Task to carry out
Each record here should be printed again exactly; please leave its pictures out.

Provided material
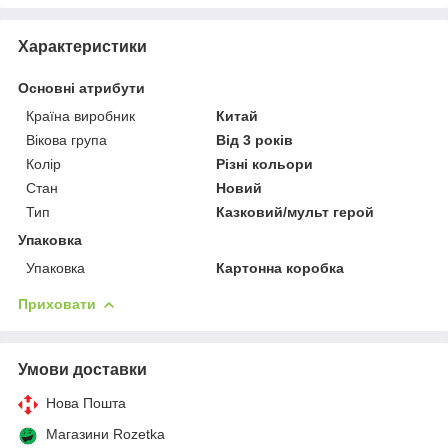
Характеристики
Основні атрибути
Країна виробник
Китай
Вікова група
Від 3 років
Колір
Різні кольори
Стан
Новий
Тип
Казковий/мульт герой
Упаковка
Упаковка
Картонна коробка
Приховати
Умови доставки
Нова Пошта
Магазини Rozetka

Task response
Характеристики
Основні атрибути
Країна виробник
Китай
Вікова група
Від 3 років
Колір
Різні кольори
Стан
Новий
Тип
Казковий/мульт герой
Упаковка
Упаковка
Картонна коробка
Приховати
Умови доставки
Нова Пошта
Магазини Rozetka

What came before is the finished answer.